Write out the text of the listing below line for line, word for word, and leave the pictures out of your answer.

[[ Given entries, beginning ]]

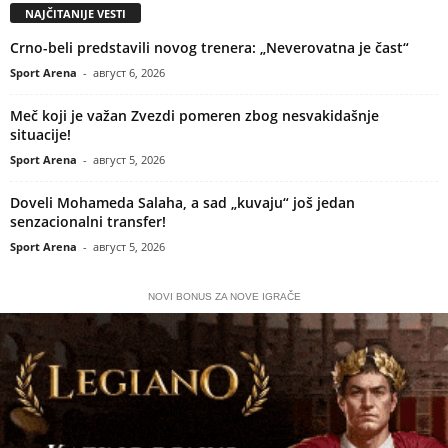
NAJČITANIJE VESTI
Crno-beli predstavili novog trenera: „Neverovatna je čast“
Sport Arena
-
август 6, 2026
Meč koji je važan Zvezdi pomeren zbog nesvakidašnje
situacije!
Sport Arena
-
август 5, 2026
Doveli Mohameda Salaha, a sad „kuvaju“ još jedan
senzacionalni transfer!
Sport Arena
-
август 5, 2026
NOVI BONUS ZA NOVE IGRAČE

[[ Given entries, end ]]

_Answer below_:
NAJČITANIJE VESTI
Crno-beli predstavili novog trenera: „Neverovatna je čast“
Sport Arena
-
август 6, 2026
Meč koji je važan Zvezdi pomeren zbog nesvakidašnje
situacije!
Sport Arena
-
август 5, 2026
Doveli Mohameda Salaha, a sad „kuvaju“ još jedan
senzacionalni transfer!
Sport Arena
-
август 5, 2026
NOVI BONUS ZA NOVE IGRAČE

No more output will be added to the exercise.